--- Problem ---
Your result should be every line of the records below that contains the word "Right".

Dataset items
——————————

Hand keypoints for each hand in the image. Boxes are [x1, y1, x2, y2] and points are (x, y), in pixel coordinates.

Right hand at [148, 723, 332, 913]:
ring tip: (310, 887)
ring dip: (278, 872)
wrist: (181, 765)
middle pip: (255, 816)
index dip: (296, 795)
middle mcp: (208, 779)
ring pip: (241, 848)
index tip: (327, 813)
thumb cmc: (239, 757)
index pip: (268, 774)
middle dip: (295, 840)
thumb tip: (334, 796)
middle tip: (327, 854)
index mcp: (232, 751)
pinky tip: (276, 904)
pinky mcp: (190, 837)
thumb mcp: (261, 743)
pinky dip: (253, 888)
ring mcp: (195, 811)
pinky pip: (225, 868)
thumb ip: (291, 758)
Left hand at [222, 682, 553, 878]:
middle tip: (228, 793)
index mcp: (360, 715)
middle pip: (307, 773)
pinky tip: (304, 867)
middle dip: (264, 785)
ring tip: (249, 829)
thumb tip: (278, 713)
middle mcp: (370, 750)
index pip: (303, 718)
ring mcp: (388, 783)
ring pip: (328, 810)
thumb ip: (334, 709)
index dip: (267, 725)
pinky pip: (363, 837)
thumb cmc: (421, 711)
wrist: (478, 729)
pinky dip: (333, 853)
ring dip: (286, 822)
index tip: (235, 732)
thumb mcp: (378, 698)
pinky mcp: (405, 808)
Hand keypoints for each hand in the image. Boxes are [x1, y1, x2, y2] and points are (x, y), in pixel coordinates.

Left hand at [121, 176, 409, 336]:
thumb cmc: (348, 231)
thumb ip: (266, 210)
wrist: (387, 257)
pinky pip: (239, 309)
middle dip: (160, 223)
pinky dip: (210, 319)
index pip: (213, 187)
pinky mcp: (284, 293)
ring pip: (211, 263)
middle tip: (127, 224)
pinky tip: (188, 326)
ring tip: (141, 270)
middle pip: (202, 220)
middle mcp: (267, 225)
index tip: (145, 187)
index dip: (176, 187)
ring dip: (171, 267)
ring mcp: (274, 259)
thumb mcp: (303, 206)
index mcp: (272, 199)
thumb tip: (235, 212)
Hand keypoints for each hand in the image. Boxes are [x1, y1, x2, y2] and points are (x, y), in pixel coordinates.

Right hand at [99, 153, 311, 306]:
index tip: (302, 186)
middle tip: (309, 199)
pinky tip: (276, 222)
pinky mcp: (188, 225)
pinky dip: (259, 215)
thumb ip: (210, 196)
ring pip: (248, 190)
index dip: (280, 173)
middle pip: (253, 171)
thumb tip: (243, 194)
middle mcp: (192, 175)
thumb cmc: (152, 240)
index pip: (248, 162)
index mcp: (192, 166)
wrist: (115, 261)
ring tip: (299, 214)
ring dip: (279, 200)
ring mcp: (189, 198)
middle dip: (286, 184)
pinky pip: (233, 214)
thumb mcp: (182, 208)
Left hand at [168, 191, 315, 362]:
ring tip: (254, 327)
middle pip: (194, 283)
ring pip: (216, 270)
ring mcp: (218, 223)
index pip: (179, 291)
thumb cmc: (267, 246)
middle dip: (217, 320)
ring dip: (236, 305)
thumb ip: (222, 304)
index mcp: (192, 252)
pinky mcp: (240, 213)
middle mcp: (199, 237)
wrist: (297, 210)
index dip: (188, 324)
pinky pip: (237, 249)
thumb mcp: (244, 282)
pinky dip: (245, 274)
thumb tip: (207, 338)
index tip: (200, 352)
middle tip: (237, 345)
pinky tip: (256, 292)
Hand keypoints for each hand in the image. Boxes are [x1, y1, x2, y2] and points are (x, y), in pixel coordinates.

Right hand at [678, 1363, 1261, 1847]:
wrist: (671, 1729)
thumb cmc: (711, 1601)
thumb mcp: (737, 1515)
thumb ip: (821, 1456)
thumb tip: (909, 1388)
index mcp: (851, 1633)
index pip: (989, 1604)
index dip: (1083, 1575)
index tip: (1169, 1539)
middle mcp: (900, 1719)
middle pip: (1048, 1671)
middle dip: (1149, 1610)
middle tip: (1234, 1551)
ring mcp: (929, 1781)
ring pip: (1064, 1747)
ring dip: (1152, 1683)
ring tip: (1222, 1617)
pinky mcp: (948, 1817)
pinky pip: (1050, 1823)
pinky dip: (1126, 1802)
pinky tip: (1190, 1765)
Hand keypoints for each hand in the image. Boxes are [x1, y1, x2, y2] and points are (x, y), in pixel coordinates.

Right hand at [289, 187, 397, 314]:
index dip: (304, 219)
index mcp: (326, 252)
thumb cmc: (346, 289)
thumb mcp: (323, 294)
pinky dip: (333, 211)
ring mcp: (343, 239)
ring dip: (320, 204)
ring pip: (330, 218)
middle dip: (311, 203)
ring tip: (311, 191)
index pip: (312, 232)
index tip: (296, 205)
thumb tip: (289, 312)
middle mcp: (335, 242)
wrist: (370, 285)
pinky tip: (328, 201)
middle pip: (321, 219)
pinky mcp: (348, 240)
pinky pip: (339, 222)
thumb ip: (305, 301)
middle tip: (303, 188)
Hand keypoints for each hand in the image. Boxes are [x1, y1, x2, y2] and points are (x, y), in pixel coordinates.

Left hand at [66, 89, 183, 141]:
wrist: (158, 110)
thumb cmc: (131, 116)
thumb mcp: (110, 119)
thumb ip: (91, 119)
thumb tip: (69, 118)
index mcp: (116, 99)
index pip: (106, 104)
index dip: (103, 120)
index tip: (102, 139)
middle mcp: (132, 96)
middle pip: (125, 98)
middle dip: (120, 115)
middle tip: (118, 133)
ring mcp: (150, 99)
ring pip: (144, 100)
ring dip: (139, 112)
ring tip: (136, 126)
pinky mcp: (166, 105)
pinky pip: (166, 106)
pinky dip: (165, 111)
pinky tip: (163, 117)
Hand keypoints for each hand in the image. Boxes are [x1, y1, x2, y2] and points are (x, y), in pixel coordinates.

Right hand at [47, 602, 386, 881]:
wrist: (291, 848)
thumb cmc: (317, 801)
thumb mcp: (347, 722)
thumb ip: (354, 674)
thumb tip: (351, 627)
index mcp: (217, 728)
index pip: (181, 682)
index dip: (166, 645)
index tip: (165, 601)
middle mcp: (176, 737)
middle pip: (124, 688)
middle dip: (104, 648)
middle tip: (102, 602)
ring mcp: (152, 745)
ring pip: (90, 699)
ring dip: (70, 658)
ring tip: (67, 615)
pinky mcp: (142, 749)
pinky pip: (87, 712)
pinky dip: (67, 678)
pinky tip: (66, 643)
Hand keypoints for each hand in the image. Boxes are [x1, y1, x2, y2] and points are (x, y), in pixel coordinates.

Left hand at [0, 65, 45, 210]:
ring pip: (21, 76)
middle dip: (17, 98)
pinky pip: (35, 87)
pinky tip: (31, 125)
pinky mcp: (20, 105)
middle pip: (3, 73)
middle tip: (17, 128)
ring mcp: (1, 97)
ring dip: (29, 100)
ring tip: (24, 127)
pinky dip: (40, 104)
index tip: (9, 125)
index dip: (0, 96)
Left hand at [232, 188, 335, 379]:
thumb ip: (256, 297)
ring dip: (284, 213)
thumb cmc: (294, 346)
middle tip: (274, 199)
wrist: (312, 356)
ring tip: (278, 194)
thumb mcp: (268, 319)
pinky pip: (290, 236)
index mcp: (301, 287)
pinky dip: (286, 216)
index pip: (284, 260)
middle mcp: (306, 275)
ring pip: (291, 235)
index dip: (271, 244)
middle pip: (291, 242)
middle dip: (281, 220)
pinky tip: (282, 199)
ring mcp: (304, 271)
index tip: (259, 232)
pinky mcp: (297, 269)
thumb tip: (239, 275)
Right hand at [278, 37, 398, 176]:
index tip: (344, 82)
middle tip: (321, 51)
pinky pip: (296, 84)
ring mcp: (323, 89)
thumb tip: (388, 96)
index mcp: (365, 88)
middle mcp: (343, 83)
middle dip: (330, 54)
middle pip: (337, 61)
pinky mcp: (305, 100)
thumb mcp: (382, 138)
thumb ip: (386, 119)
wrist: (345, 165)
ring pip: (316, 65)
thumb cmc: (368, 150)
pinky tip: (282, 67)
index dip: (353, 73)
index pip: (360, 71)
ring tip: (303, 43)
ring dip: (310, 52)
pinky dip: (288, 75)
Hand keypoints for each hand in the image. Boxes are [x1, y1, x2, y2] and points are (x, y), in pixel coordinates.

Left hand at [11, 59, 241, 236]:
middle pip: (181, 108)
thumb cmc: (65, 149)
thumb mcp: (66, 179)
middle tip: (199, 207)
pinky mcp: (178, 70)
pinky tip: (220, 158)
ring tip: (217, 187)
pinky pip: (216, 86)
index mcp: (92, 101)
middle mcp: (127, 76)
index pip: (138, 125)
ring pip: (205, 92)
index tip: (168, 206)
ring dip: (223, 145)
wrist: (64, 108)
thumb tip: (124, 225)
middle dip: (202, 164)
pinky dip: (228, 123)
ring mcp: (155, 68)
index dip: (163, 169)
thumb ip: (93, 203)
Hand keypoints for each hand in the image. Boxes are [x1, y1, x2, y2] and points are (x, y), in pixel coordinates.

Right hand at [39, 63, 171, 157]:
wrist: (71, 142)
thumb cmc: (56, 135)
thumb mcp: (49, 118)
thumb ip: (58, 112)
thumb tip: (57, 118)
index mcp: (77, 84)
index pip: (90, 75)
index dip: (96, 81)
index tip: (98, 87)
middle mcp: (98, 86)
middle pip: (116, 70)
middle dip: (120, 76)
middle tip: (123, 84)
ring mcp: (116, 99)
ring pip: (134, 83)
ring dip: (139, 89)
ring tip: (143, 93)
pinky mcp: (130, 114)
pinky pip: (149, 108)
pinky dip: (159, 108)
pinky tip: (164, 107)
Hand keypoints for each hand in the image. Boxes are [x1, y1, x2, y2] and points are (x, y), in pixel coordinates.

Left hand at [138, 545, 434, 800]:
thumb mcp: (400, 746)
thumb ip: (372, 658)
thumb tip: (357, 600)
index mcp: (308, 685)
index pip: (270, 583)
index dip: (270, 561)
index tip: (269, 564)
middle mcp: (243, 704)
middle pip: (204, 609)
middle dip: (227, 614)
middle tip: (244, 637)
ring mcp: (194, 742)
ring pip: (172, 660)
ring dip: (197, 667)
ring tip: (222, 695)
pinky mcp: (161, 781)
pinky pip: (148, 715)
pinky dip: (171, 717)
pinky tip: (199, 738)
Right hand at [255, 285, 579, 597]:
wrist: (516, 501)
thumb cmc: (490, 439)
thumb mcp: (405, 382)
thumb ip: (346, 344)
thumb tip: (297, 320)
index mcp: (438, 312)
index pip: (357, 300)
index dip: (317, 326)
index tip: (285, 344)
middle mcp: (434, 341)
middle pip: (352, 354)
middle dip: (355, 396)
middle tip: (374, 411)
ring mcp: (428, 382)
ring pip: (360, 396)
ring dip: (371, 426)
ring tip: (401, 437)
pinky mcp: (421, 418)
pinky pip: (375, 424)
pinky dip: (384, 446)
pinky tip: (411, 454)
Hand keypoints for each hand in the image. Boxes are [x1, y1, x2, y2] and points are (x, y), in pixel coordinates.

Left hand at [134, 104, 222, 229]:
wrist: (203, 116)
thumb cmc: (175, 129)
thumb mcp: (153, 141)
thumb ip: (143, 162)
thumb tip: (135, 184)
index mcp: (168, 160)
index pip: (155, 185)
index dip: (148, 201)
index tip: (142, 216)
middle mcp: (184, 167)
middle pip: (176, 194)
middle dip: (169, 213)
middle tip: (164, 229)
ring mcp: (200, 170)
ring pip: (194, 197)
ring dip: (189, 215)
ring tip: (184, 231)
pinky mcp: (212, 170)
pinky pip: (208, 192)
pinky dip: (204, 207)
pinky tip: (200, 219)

——————————

--- Task output ---
Right hand at [148, 723, 332, 913]:
Right hand at [99, 153, 311, 306]:
Right hand at [678, 1363, 1261, 1847]:
Right hand at [289, 187, 397, 314]:
Right hand at [47, 602, 386, 881]:
Right hand at [278, 37, 398, 176]:
Right hand at [39, 63, 171, 157]:
Right hand at [255, 285, 579, 597]:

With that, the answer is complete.